しかし、この攻撃によってメインカメラが機能を果たさなくなっている。アウルは着々と追い詰められていた。
◇
ジュール隊を含むコロニーレーザー周辺のザフト部隊にコロニーレーザー照射準備が整っていることを知らされる少し前、ネオはライゴウに乗り込み、一刻も早くコロニーレーザーを止めようと移動していた。ダナの怠慢か、それとも侵入口は別だったのか、幸いなことにライゴウは破壊されておらず、すぐにでも出撃が可能だ。

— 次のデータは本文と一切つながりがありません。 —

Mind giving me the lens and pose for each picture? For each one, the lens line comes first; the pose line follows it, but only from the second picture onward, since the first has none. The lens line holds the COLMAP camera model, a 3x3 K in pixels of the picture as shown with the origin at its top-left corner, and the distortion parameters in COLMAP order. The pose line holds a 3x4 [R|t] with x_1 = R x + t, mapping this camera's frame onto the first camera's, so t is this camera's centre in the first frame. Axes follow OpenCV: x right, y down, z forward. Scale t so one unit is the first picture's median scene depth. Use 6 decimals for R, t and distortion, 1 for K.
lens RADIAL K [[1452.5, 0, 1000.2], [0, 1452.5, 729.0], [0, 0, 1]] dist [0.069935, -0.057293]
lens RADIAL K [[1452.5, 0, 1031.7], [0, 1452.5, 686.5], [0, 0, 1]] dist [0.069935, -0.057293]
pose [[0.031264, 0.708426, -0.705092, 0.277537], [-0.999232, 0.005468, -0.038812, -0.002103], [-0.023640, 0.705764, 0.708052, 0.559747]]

「自分でやったことだ。俺自身が止めなきゃならねえだろ!」
ライゴウのエンジンに火を入れ、出撃させる。手持ちの装備はビームライフルが一丁、摩耗したシールドが一つ、ビームサーベルとアーマーシュナイダーが一本ずつ。スペキュラムに取り付けていたミサイルは既に全弾撃ち尽くしているし、機関砲の残弾も零。
「だからなんだってんだ!」
コペルニクスに住んでいる人に罪があるわけではない。そして、コロニーレーザーを撃ったところでダナやデュランダルの思惑通りにしかならないのだ。ならば止める―――――誰かの為にというわけではない。自分自身の為にこれは止めなくてはならない。

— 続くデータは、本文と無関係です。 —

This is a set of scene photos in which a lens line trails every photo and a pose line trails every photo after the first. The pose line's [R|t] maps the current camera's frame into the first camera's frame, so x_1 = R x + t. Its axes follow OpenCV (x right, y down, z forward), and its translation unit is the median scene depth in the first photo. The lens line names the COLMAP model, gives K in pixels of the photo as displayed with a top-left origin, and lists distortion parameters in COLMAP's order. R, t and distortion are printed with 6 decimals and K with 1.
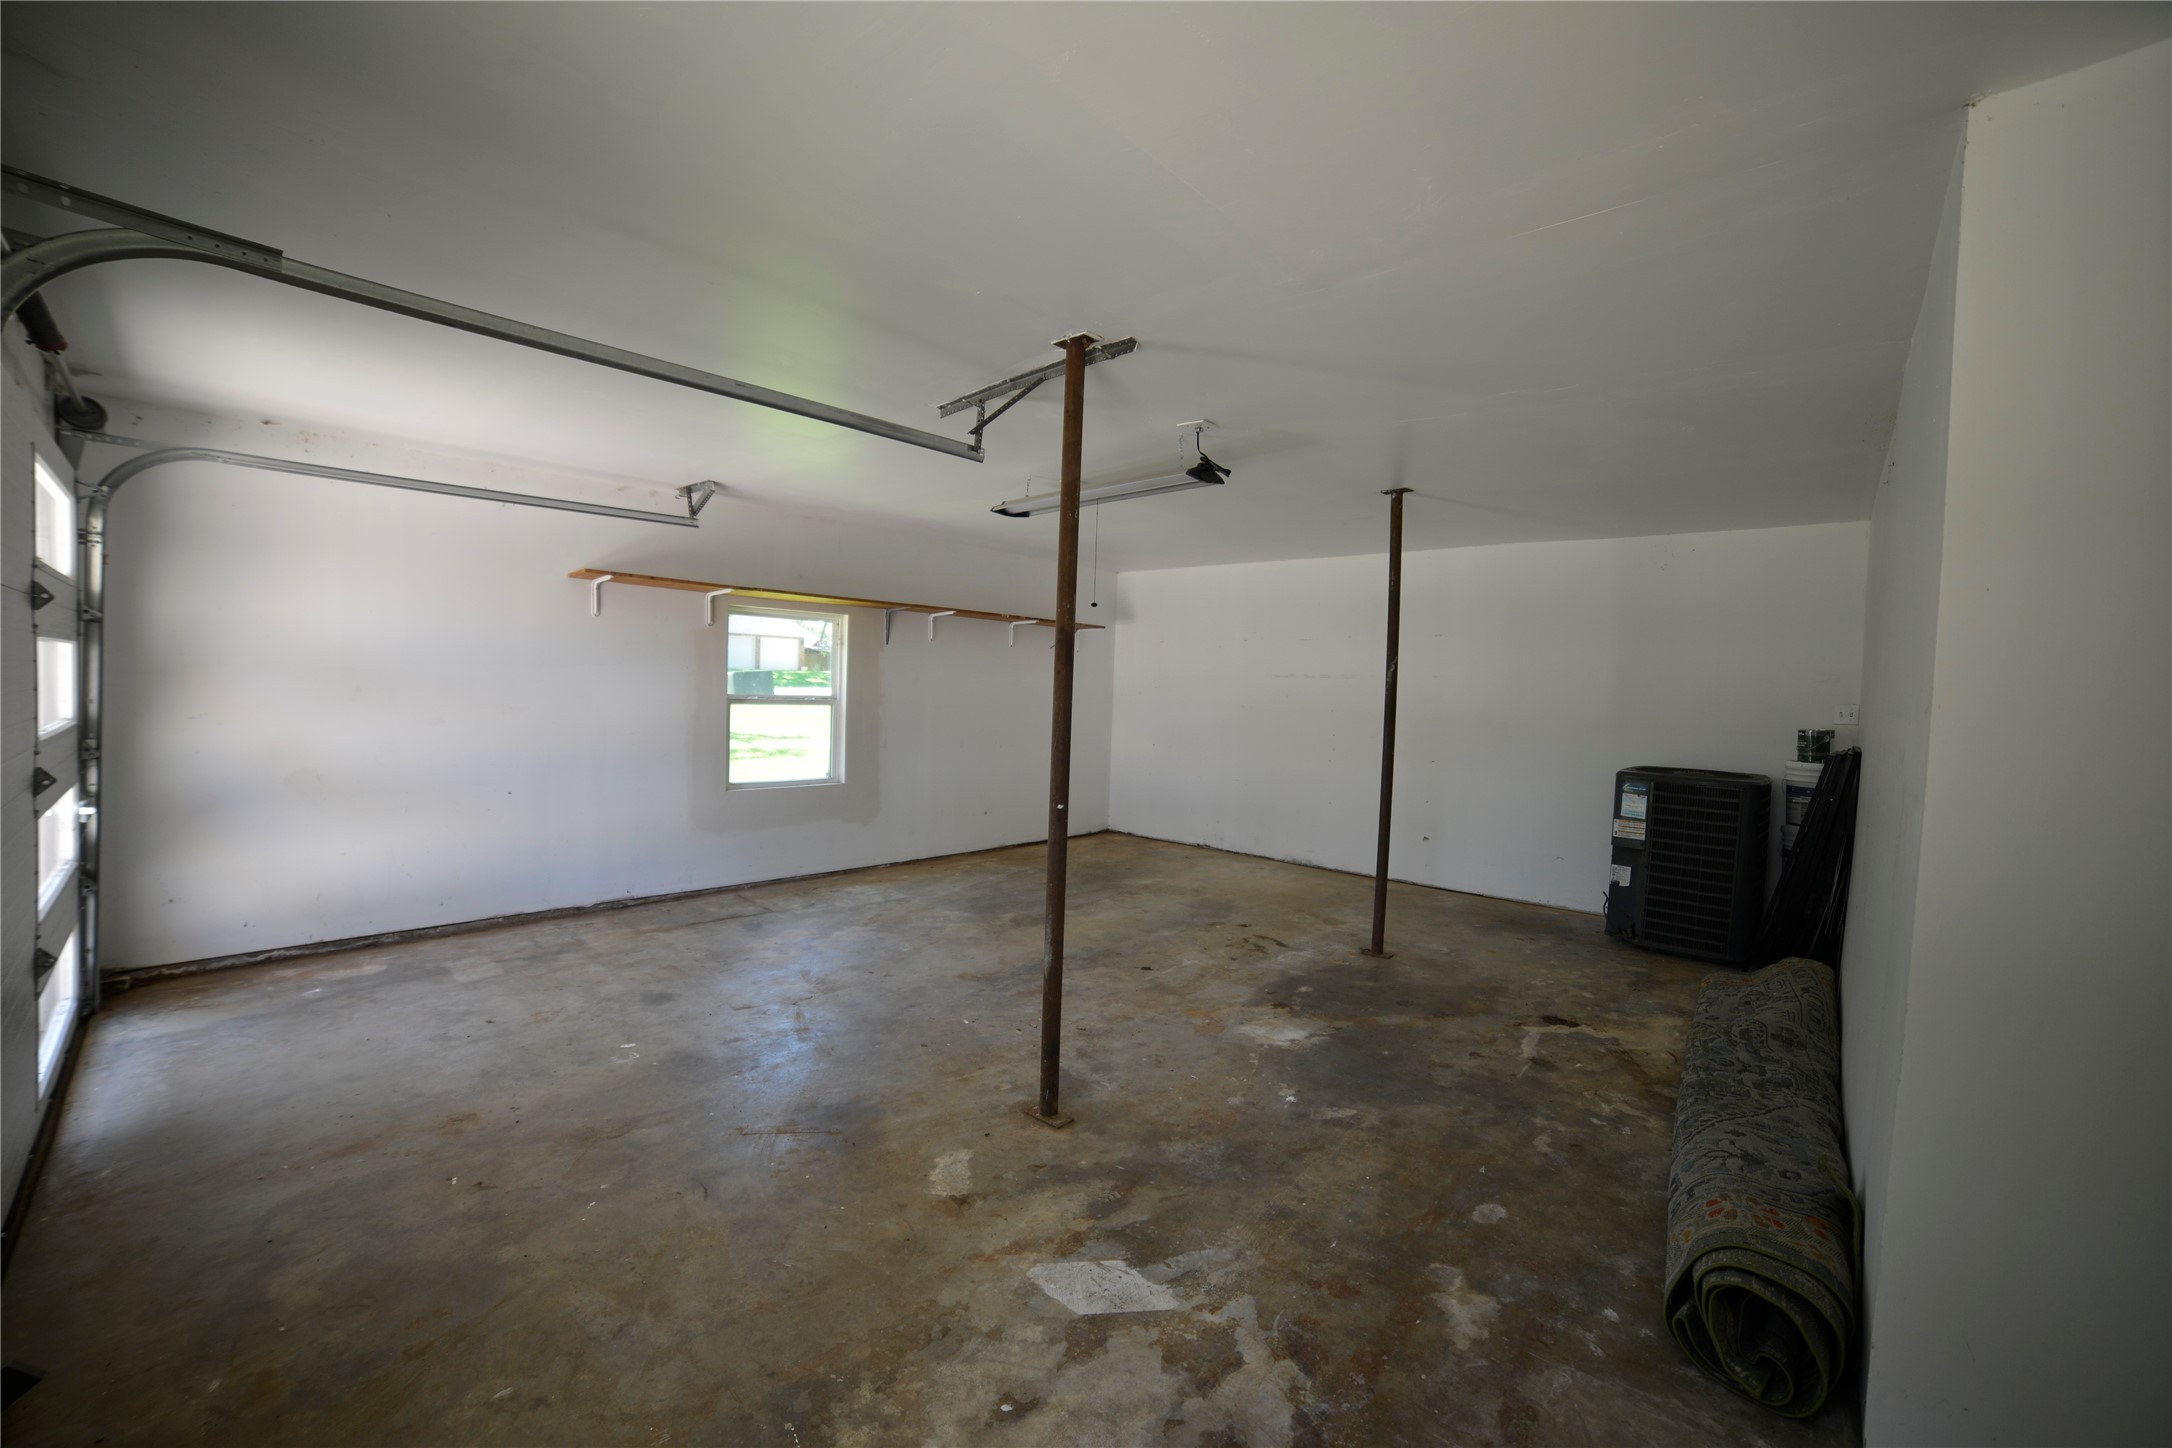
lens RADIAL K [[891.8, 0, 1101.1], [0, 891.8, 714.0], [0, 0, 1]] dist [-0.112579, 0.043013]
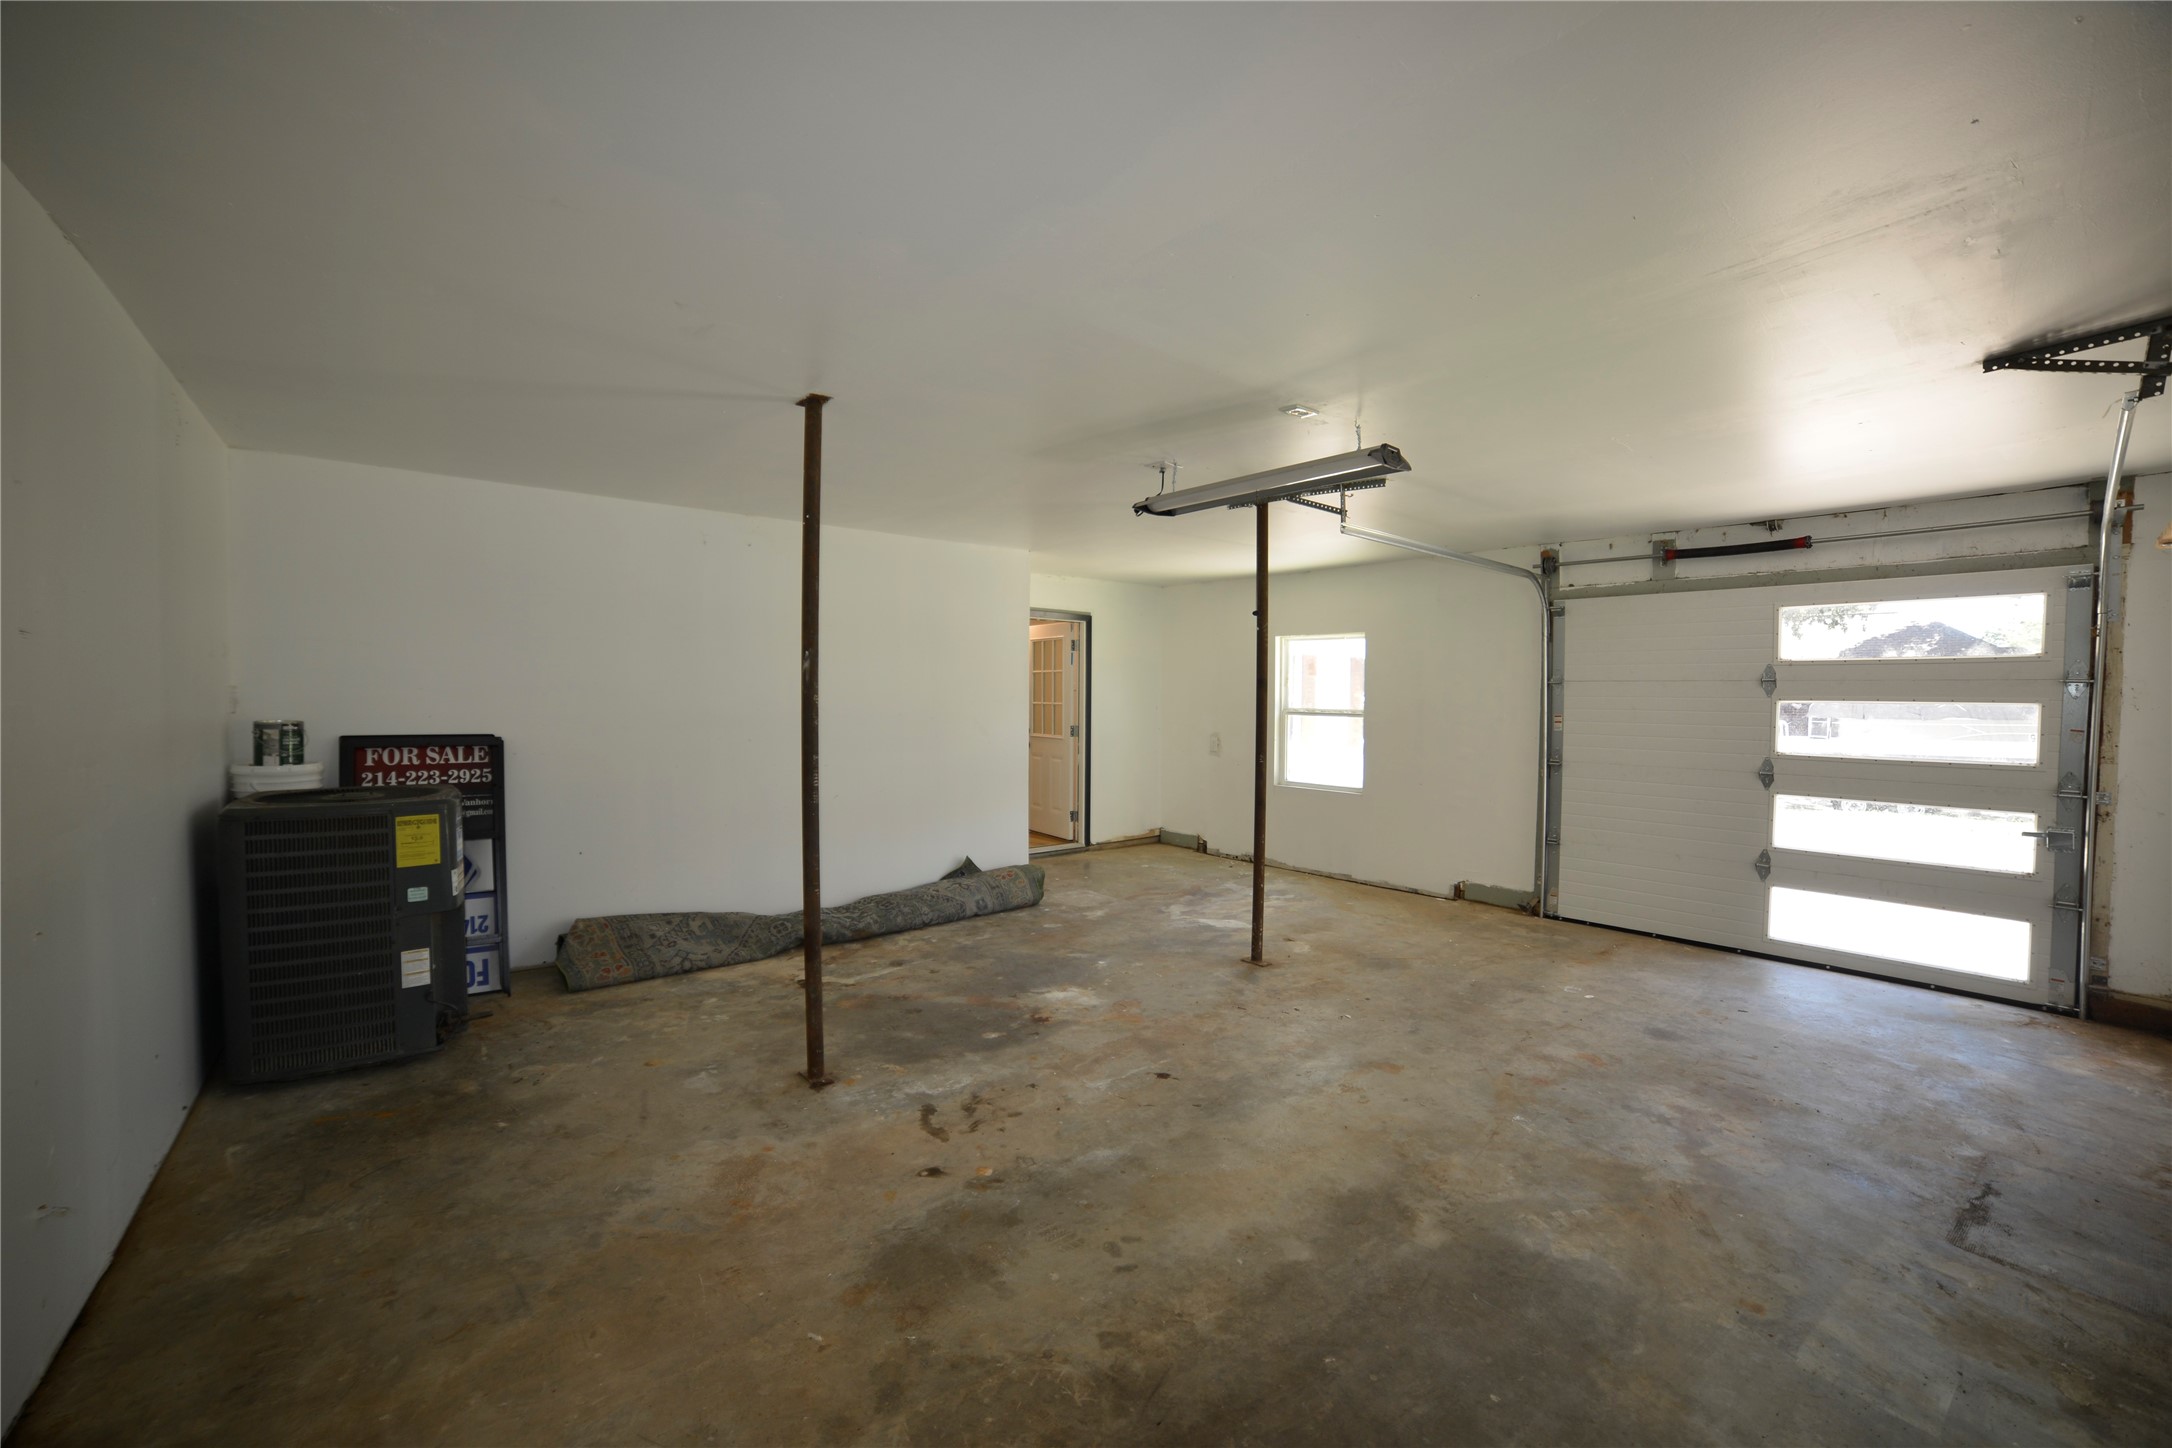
lens RADIAL K [[891.8, 0, 1101.1], [0, 891.8, 714.0], [0, 0, 1]] dist [-0.112579, 0.043013]
pose [[-0.989032, -0.049175, 0.139273, 0.017052], [-0.041221, 0.997381, 0.059430, -0.074393], [-0.141831, 0.053037, -0.988469, 2.035873]]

「馬鹿みてえに、俺は何でここまでやってんだろうな……」
既に死んでいるアウルの母を救う為に出ていったステラを止めれなかった。デストロイに乗っていたスティングのすぐそばにいながら助けることが出来なかった。そして今も自分だけがたどり着き、生存が絶望的なこの戦場にアウルを連れてきた。後悔の連続――――どこかで歯車が狂ったのか、或いはこうなる事が必然だったのだろうか。だとしても、
「俺は不可能を可能にする男だ――――そうでなくちゃならねえ」
晒された素顔、その表情は決意を固めている。ライゴウがコロニーレーザーの一角から出撃し、破壊するための方法を模索する。
外壁からの破壊――――火力不足の現状では不可能に近い。
砲撃を指示する機器類への直接攻撃――――そのような場所は知らないし、仮に知っていたとしても破壊できない可能性が高い。
司令部の破壊――――ウイルスによって発射される事から何の意味も持たないと予測される。